Waiting for my companion to arrive, I consider the pleasure of waiting for people, and think of a line from a song I heard from a band at a Berlin open-mic gig once: ‘Anticipation is better than action’. The bits before things happen are the most pleasurable parts. That’s why youth is good, right, that you’re all in a sort of generational conspiracy waiting for your turn, and it’s absolutely clear that when you cohort get into power things will be very different indeed.

Well, these are pleasurable, these afternoon Ottovianon hours; I mosey from supermarket to pharmacy, picking up treats and looking for some decently-priced aftershave. I’ve had a body odour issue of late, and after multiple attempts to resolve it, even including a doctor’s visit, a simple solution seems to work: I’ve switched from spray to roll-on deodorant. There’s a particular Italian deodorant, Borotalco, which seems to work better than anything; I buy two. Deo salvi l’Italia!

I leave a message in French on my friend’s answer phone and he tells me I sound like Alain Delon. Are your friends just the people who know how to flatter you best? In fairness, the same friend used to tell me I spoke French with a bizarre and inadvertently insensitive West African accent. I’m not trying to culturally appropriate, I plead, I just can’t get the vowels right! Or at least not right in a way which doesn't invite serious questions.

It’s kind of amazing, this Europe business. The way I finished work at 17.00 Friday and be on a plane to Rome via Munich by 19.30. Dipping in and out of the national languages and ways of life. Every country exactly itself. That imaginary Dutch writer would have got 15,000 words of travel writing out of the same journey in 1967, and likely a sizeable fee.

When I was young I often used to think of the phrase ‘Too many miracles’, that the modern world was full of too many benefits, too many incredible things for them to be appreciated as such. I even felt the same applied to us as humans; that the wonders of our lives were now too numerous to be really appreciated in full, which perversely led to us breeding less. The infinite brilliance of the modern world convincing us of its eternal present tense.

Anyway, it was time to get back to the flat with a bottle of cava and cut the bread and cheese.

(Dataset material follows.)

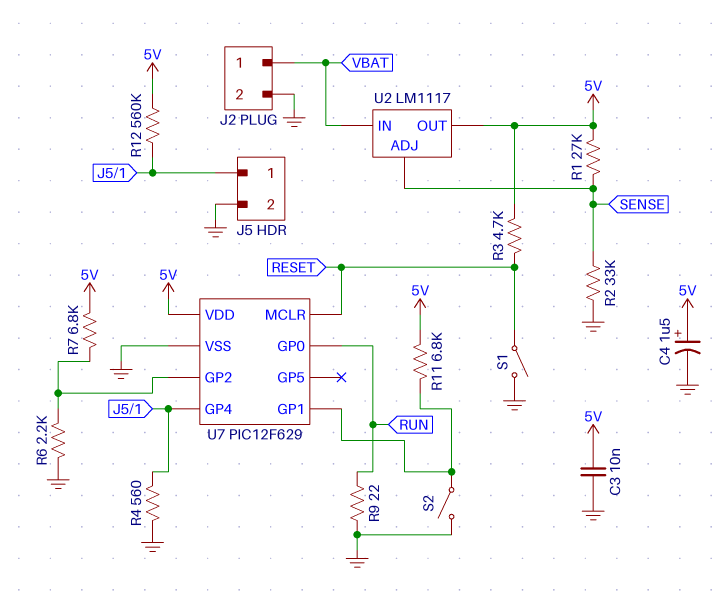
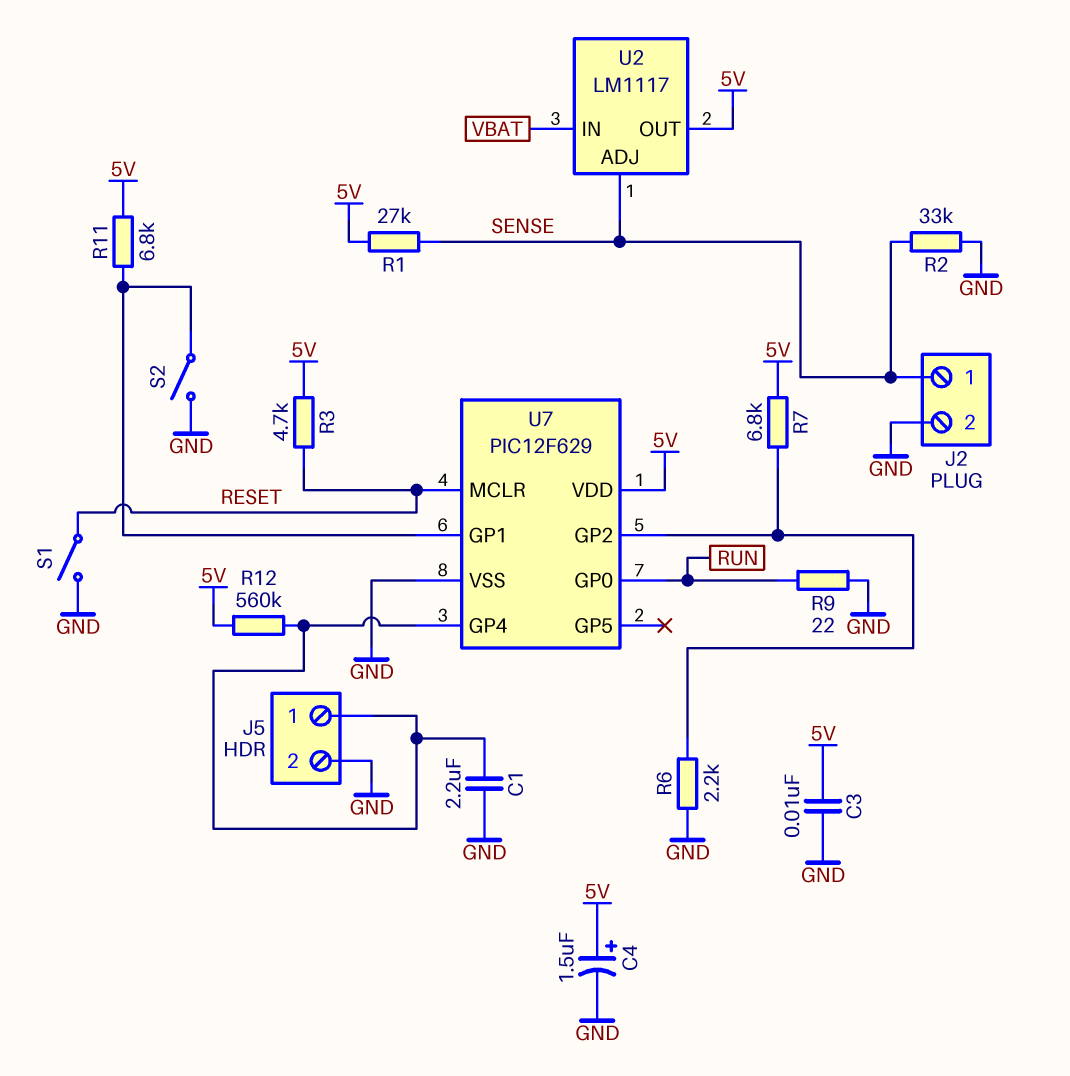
C1: none -> 2.2uF (GND, J5/1)
J2 pin 1: VBAT -> SENSE
R4: 560 (GND, J5/1) -> none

Later at dinner my companion tells me I look like Salman Rushdie and as I’m banking the compliment a terrible wave of tiredness comes over me. A thought too comes over me which has been frequent this year: Has this all happened too late? The right person at last, but older and tireder and with less time ahead. There’s sadness there amongst the waves of joy.

The next day I hit upon a world-class fika, the Swedish name for a break for coffee and a pastry. My Swedish friend L told me that one of her exs used to get so stressed by family gatherings that he used to have to have an emergency fika every few hours. Since then, I send her pictures of ‘great fikas I’ve had’; this pre-lunch cake and coffee is up there. We eat immediately after the coffee and cake, this at ‘Eggs’. They're not having my Italian at all in this restaurant.

Later, in the Roma club shop I spontaneously decide I am an AS Roma fan and buy a badge and a pair of slippers in the club’s purple and yellow (i giallorossi) colours. I like the colours, and I like Rome. As I’m going through the door to the club shop I receive a notification that a reader has converted to an annual paid ‘Stiff Upper Quip’ subscription; I think it motivates my subsequent financial largesse. I’d like to thank that reader for keeping me in slippers; when my Italian colleagues come for drinks later that year, they are so excited about my household footwear.

In fact I think Italians are generally quite excited about everything, and you need that at 42. I resolve as such to learn the language for real.